The study, published today in the journal Nature, shows female offspring of obese male rats had the same glucose intolerance as their fathers.
Professor Margaret Morris of the School of Medical Sciences at the University of New South Wales supervised the PhD study by Sheau-Fang Ng.
They fed male rats a high-fat diet so they developed diabetes, then mated them with healthy female rats.
The offspring of the obese male rats had trouble handling glucose even when they were consuming low-fat foods.
By puberty they could not respond normally to glucose and by late adolescence the structure of their pancreases had changed and they were less able to secrete insulin.
Prof Morris says although previous studies had paid a lot of attention to effects transmitted from the mother, the potential effects of the father hadn't been examined.
"In the mothers there are clear mechanisms were that might happen through the uterus. What happens while a foetus is developing can have an impact", she says, "but the father has really been a bit of an untapped question."
As for her own findings, she says the effect could be partly genetic, but it is more likely biological.
"What we seem to have is an environmental effect, so it's a non-genetic effect, because the only thing we've imposed here is obesity and diabetes in the dad. And that has been transmitted to the offspring."
Morris says one of the most interesting findings was that the female offspring, despite being on a normal diet, developed glucose intolerance at a very young age.
"What we noticed was that they were already glucose intolerant at six weeks and they got worse by twelve weeks effectively between the onset of puberty and adolescence," she says.

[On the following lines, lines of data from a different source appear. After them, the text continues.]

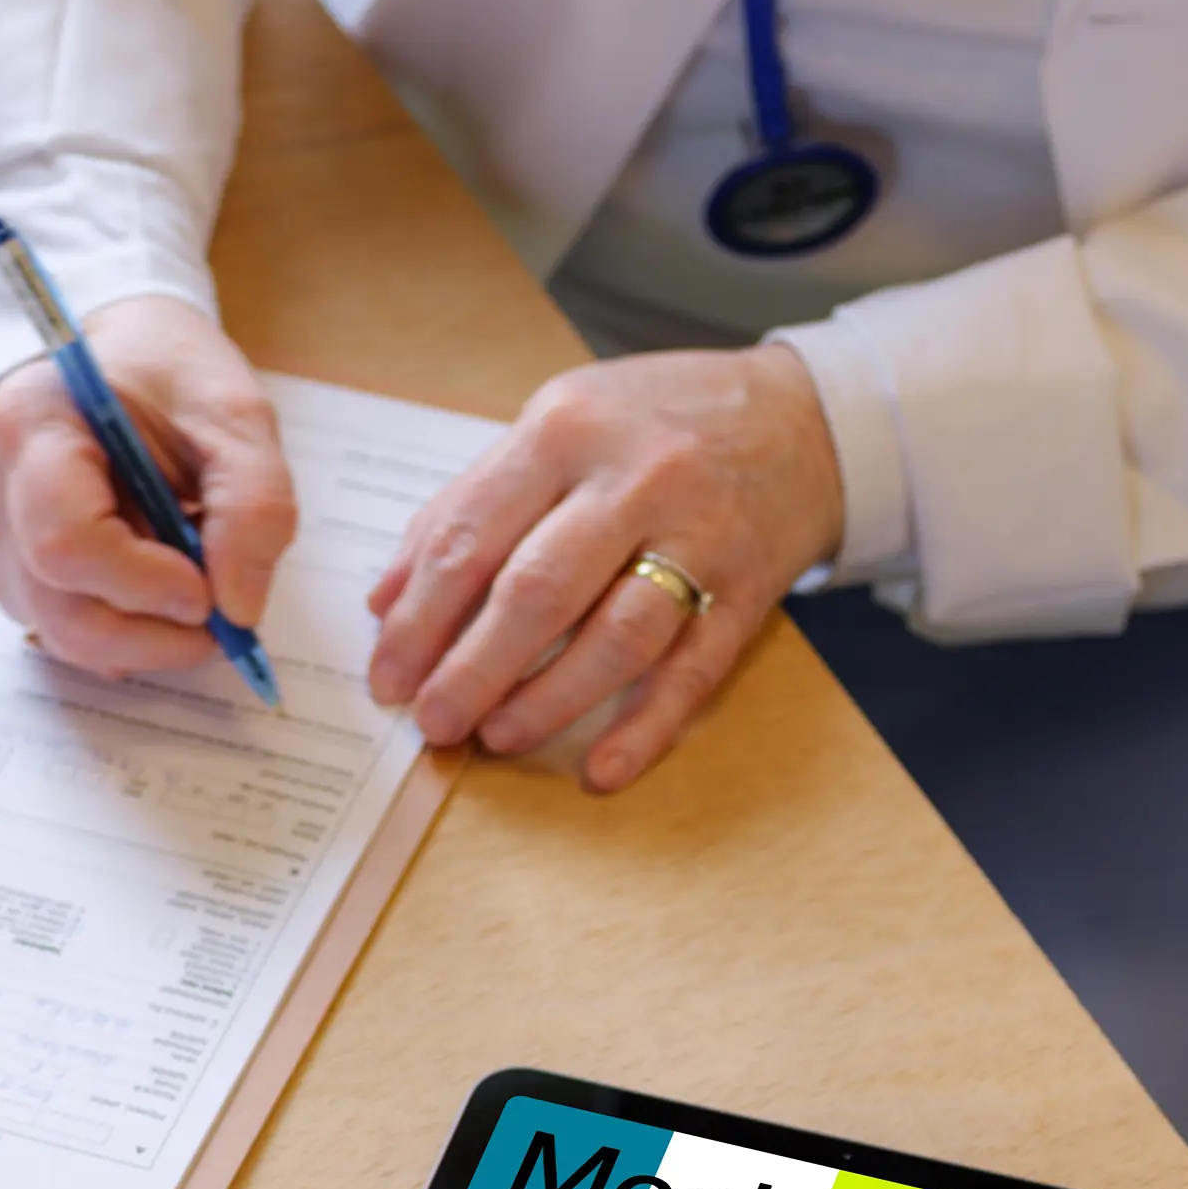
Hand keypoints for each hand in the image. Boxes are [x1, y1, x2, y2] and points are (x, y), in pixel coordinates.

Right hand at [0, 295, 300, 686]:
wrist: (129, 362)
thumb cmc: (174, 379)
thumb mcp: (238, 418)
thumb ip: (254, 506)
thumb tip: (237, 608)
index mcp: (29, 423)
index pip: (65, 540)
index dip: (143, 584)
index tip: (209, 590)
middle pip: (60, 606)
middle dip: (154, 633)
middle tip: (222, 619)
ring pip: (62, 629)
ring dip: (145, 635)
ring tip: (195, 584)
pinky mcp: (6, 569)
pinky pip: (63, 627)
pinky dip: (125, 629)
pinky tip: (158, 585)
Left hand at [362, 345, 844, 792]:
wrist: (801, 418)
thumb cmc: (655, 424)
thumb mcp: (556, 426)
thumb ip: (468, 506)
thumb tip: (386, 601)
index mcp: (567, 429)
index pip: (474, 535)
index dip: (422, 616)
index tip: (387, 674)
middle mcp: (635, 478)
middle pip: (539, 589)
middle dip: (472, 667)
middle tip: (432, 721)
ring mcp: (700, 536)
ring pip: (617, 635)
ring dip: (549, 699)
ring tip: (498, 737)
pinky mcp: (748, 590)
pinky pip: (692, 671)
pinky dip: (645, 727)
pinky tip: (602, 770)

"With the increasing obesity epidemic there's early emergence of type 2 diabetes in younger and younger people, teenagers, so this was part of the drive for the study."

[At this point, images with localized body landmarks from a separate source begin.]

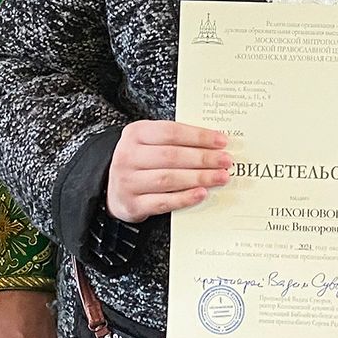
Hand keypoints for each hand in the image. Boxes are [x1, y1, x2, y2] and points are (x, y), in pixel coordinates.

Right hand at [106, 120, 229, 223]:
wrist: (112, 189)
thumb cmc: (140, 162)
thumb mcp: (150, 142)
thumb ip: (176, 141)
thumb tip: (214, 144)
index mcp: (135, 133)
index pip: (171, 132)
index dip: (198, 136)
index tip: (221, 141)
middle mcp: (128, 156)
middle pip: (172, 156)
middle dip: (203, 158)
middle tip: (225, 161)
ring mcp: (128, 181)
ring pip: (169, 179)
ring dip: (199, 178)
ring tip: (220, 177)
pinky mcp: (132, 205)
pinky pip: (163, 202)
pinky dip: (185, 198)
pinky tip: (202, 193)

The next phase will boost the study size to give better data for statistical analysis, and to look at whether male offspring show the same impaired insulin synthesis, Morris says.
"I think the interesting thing is, this really represents an advance in our understanding of potential paternal influences on the metabolic health of offspring", she says.
Mr. Greg Johnson, acting chief executive of Diabetes Australia, says the research could lead to a better understanding of what causes type 2 diabetes.
"We know the genes play a part, but equally we know that the environment plays an important part," he said.
"[If] it's the environments having an effect on the genes, that's a new area of science that's very interesting and we need to better understand this.
"There are things that people can do to help reduce their risk of developing type 2 diabetes.
"Most of those modifiable things that they can do relate to eating a good healthy balanced diet and maintaining good physical activity and exercise and a healthy body weight."